While certain schools have told parents they won’t be admitting kids from those areas in their Noida branches, Cambridge School in Noida has clearly mentioned they won’t even be selling forms to parents residing certain areas keeping the distance factor in mind, parents said.
“Yes, we will not take in kids from those areas for nursery. For Class I, we are again open,” a school official said over the phone. “The distance is a factor. Those areas are more than 8 km away.”

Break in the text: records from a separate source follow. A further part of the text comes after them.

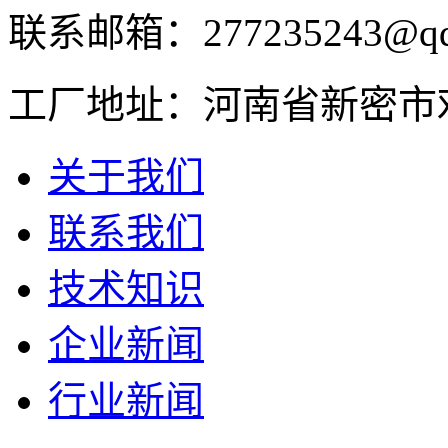
联系邮箱：277235243@qq
工厂地址：河南省新密市
关于我们
联系我们
技术知识
企业新闻
行业新闻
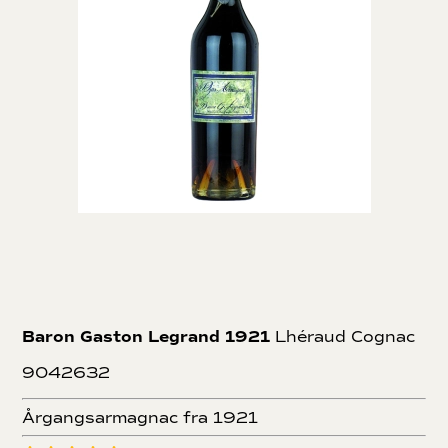
Baron Gaston Legrand 1921
Lhéraud Cognac
9042632
Årgangsarmagnac fra 1921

Hapless parents have to now figure out a way given the limited options. Also, the Expressway, many say, is extremely dangerous for school buses as drivers tend to speed. One parent added that the Expressway has very few access points to service lanes, which lead to various sectors.
Catch-22
“Some schools are ready to provide transport, but it is not safe. Because of only a couple of exits, people drive in the wrong lanes and accidents happen,” one parent living in Sector 82 said. “The civic authorities won’t create any infrastructure, neither will the schools relent.”

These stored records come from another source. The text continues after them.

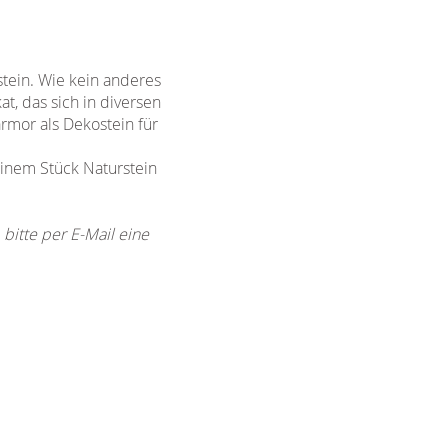
tein. Wie kein anderes
at, das sich in diversen
rmor als Dekostein für
einem Stück Naturstein
bitte per E-Mail eine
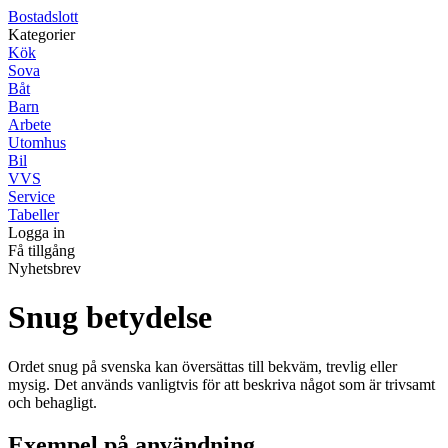
Bostadslott
Kategorier
Kök
Sova
Båt
Barn
Arbete
Utomhus
Bil
VVS
Service
Tabeller
Logga in
Få tillgång
Nyhetsbrev
Snug betydelse
Ordet snug på svenska kan översättas till bekväm, trevlig eller
mysig. Det används vanligtvis för att beskriva något som är trivsamt
och behagligt.
Exempel på användning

The IT professional is applying to Amity School, Noida.
“They don’t have these parameters,” he said. “But our options are limited.”
At www.nurseryadmissions.com, a web portal where parents discuss their wards’ nursery admissions, Sheetal Chauhan, a parent, said some schools have formulated these rules to fill up seats at their branches in Greater Noida.

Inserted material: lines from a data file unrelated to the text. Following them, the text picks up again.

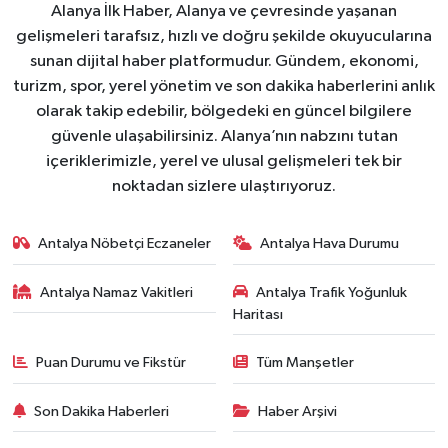
Alanya İlk Haber, Alanya ve çevresinde yaşanan
gelişmeleri tarafsız, hızlı ve doğru şekilde okuyucularına
sunan dijital haber platformudur. Gündem, ekonomi,
turizm, spor, yerel yönetim ve son dakika haberlerini anlık
olarak takip edebilir, bölgedeki en güncel bilgilere
güvenle ulaşabilirsiniz. Alanya’nın nabzını tutan
içeriklerimizle, yerel ve ulusal gelişmeleri tek bir
noktadan sizlere ulaştırıyoruz.
Antalya Nöbetçi Eczaneler
Antalya Hava Durumu
Antalya Namaz Vakitleri
Antalya Trafik Yoğunluk
Haritası
Puan Durumu ve Fikstür
Tüm Manşetler
Son Dakika Haberleri
Haber Arşivi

“I find this highly unfair to children and their parents. We have measured the distance to these schools by car. The closest one in Greater Noida is 24 km from Sector 82,” she wrote.
Rajan Arora, who runs the popular portal, said: “Most schools in the NCR region have vacant seats that they keep filling throughout the year,” he said. “No wonder such things come up.”
Although schools in the NCR region are not required to cater to the point system that Delhi schools follow, most schools adhere to certain parameters like the neighborhood criteria to streamline the process. The problems arise when schools award extra points to children living in the neighbourhood — within five to eight km.
Wait on at Delhi schools
In the NCR region, which includes Faridabad, Gurgaon, Noida and Ghaziabad, most schools opened the admissions process at least four months ahead of their counterparts in Delhi. Delhi-based schools are still waiting for the Directorate of Education to formulate guidelines. With the Right to Education Bill kicking certain sections — like 25 per cent reservation for educationally backward children — are still ambiguous and Delhi schools will begin to frame their parameters only after the government has sent them the guidelines.
S K Bhattacharya, president of the action committee representing 1,900 unaided private schools in the city, said not much will change this year with regard to nursery admissions, but they are keeping their fingers crossed until the government takes a stand.
In the NCR region as well, a few institutes like Chiranjiv Bharati School have put off their nursery admissions process till the set of guidelines reaches them.
“Even though we are not required by law to follow the points system, we are waiting,” school principal Rashi Narula said.